Carsten Oliver Schmidt
(Institute for Community Medicine, SHIP-KEF, University Medicine of Greifswald, Greifswald, Germany)

What do I need for automated data quality assessments?
Concept and application example based on the Study of Health in Pomerania (SHIP)

Abstract:
Data quality assessment is a prerequisite for reliable statistical analysis. It comprises a broad range of procedures, from simple rule-based checks, such as detecting range violations or invalid data types, to statistical methods for identifying outliers, unexpected distributions, associations, or cluster effects that may indicate measurement error or measurement heterogeneity.
Automating these assessments in complex datasets requires balancing two competing needs: flexibility, to adapt methods to specific data properties, and standardization, to ensure reproducible and scalable workflows. This talk presents a metadata-driven approach to this challenge using data quality assessment tools in R and Stata, specifically dataquieR and dqrep.

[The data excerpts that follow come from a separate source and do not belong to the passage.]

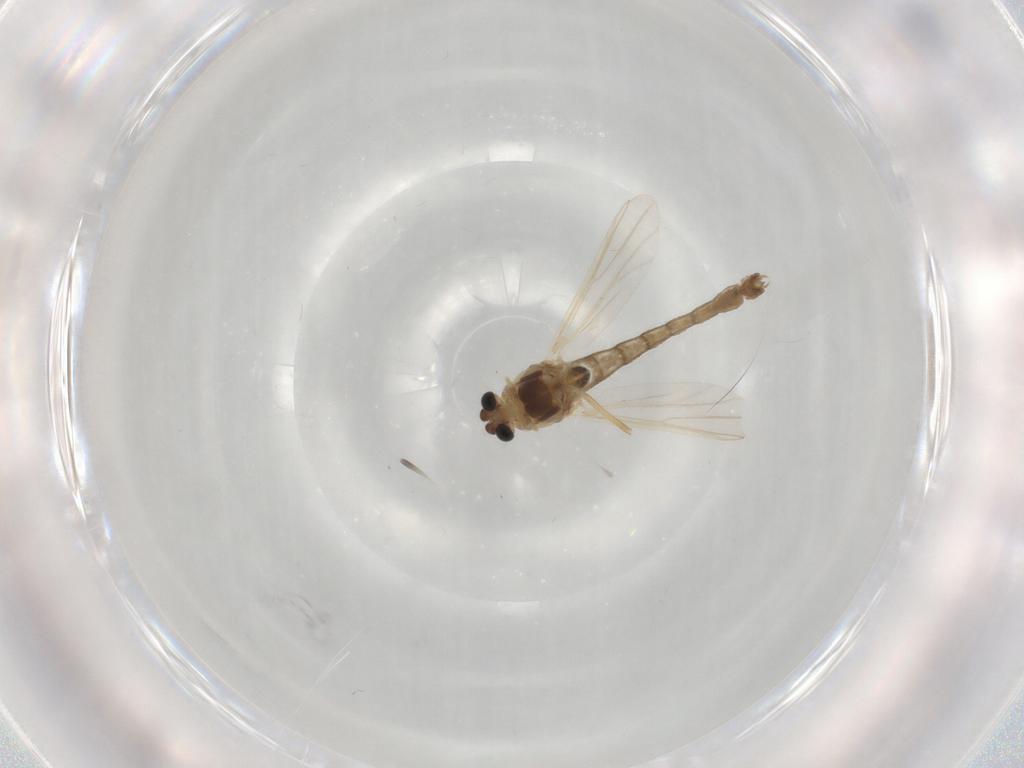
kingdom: Animalia
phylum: Arthropoda
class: Insecta
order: Diptera
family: Chironomidae
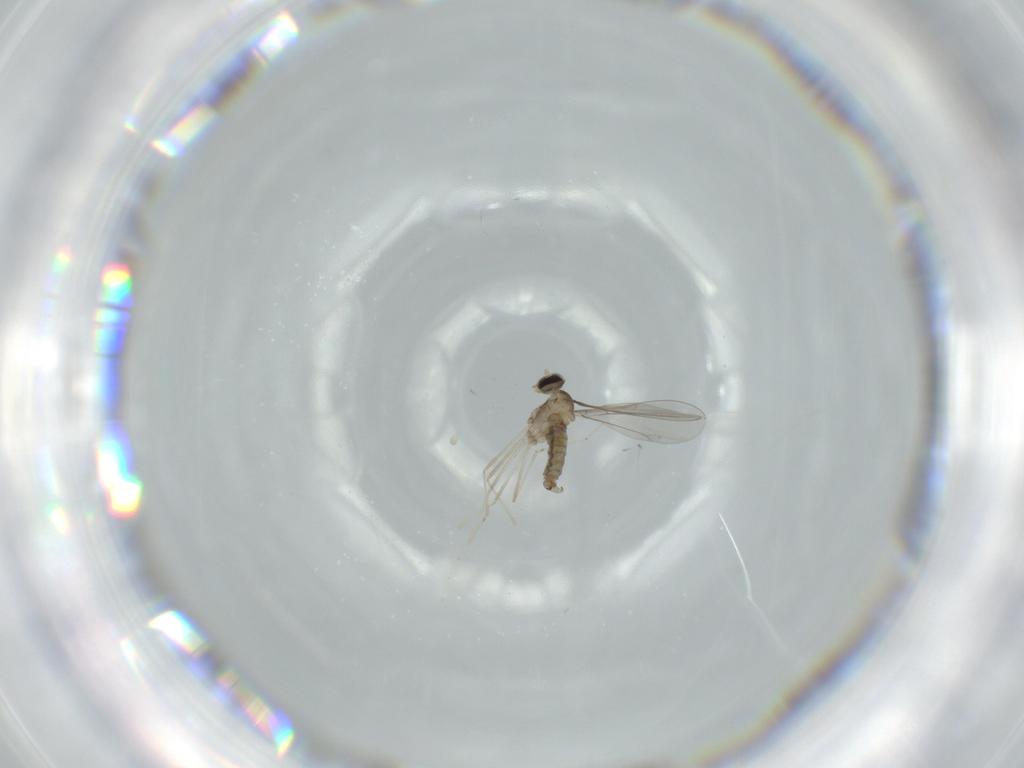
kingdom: Animalia
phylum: Arthropoda
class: Insecta
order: Diptera
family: Cecidomyiidae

The central role of metadata will be highlighted. Metadata encode expectations about variables, permissible values, measurement properties, and study-specific requirements, thereby guiding automated checks and supporting transparent reporting. The approach will be illustrated using data from the population-based Study of Health in Pomerania (SHIP).
The talk’s key message is that systematic organization and use of study knowledge through metadata can make the scientific data analysis workflow more efficient, reproducible, and transparent.